On his return to St. Petersburg, he found his protector Villebois,
disgraced. St. Pierre then resolved on espousing the cause of the Poles.
He went into Poland with a high reputation,--that of having refused
the favours of despotism, to aid the cause of liberty. But it was his
private life, rather than his public career, that was affected by his
residence in Poland. The Princess Mary fell in love with him, and,
forgetful of all considerations, quitted her family to reside with
him. Yielding, however, at length, to the entreaties of her mother,
she returned to her home. St. Pierre, filled with regret, resorted to
Vienna; but, unable to support the sadness which oppressed him, and
imagining that sadness to be shared by the Princess, he soon went back
to Poland. His return was still more sad than his departure; for he
found himself regarded by her who had once loved him, as an intruder.
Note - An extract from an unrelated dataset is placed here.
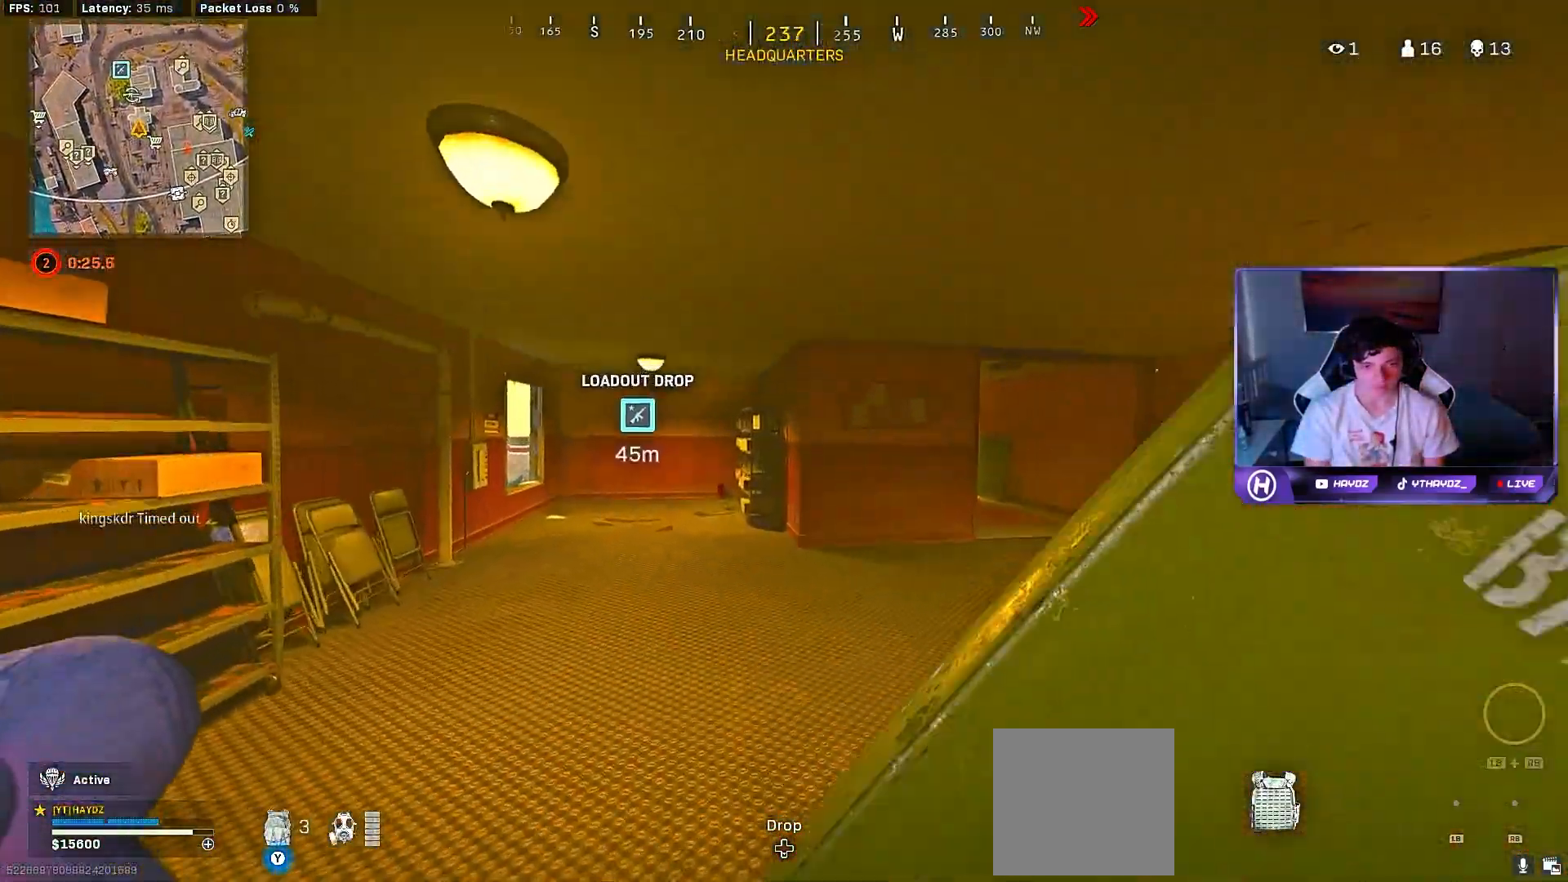
{"buttons": [], "left_stick": "up", "right_stick": "center", "events": [[50, "L3", "down"], [100, "L3", "up"], [100, "left_stick", "up"], [167, "R3", "down"], [183, "right_stick", "down-right"], [233, "L3", "down"], [233, "R3", "up"], [300, "L3", "up"], [333, "R3", "down"], [417, "L3", "down"], [417, "R3", "up"], [467, "right_stick", "center"], [483, "L3", "up"]]}
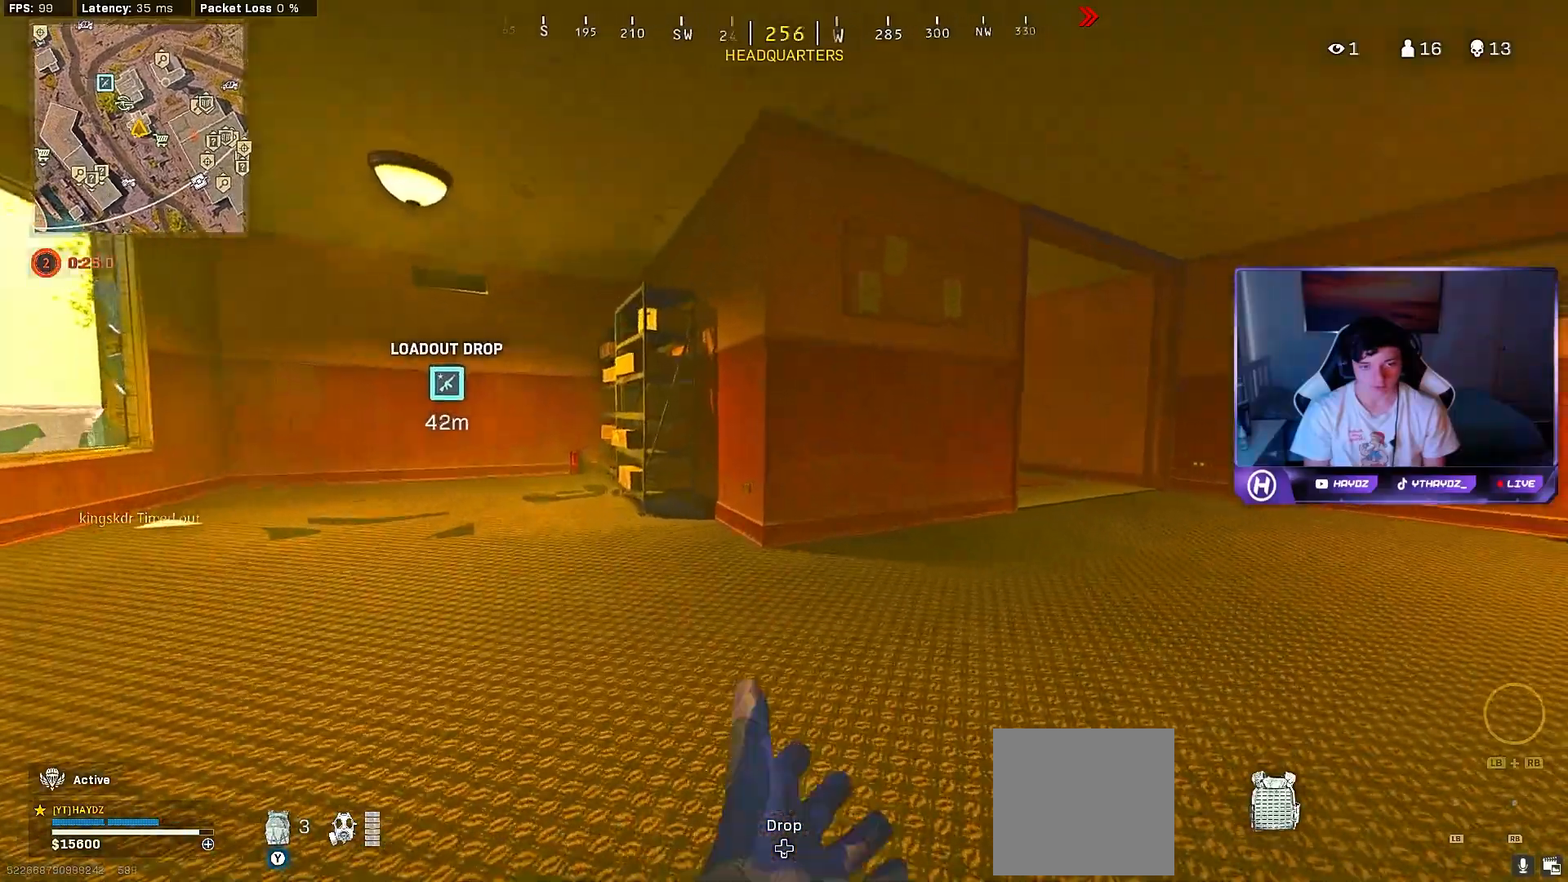
{"buttons": [], "left_stick": "up", "right_stick": "center", "events": [[33, "A", "down"], [50, "left_stick", "up-right"], [100, "A", "up"], [200, "right_stick", "right"], [283, "L3", "down"], [300, "left_stick", "up"], [383, "L3", "up"], [433, "right_stick", "center"]]}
It is to this attachment he alludes so touchingly in one of his letters.
"Adieu! friends dearer than the treasures of India! Adieu! forests of
the North, that I shall never see again!--tender friendship, and the
still dearer sentiment which surpassed it!--days of intoxication and
of happiness adeiu! adieu! We live but for a day, to die during a whole
life!"
This letter appears to one of St. Pierre's most partial biographers,
as if steeped in tears; and he speaks of his romantic and unfortunate
adventure in Poland, as the ideal of a poet's love.
"To be," says M. Sainte-Beuve, "a great poet, and loved before he had
thought of glory! To exhale the first perfume of a soul of genius,
believing himself only a lover! To reveal himself, for the first time,
entirely, but in mystery!"
In his enthusiasm, M. Sainte-Beuve loses sight of the melancholy sequel,
which must have left so sad a remembrance in St. Pierre's own mind.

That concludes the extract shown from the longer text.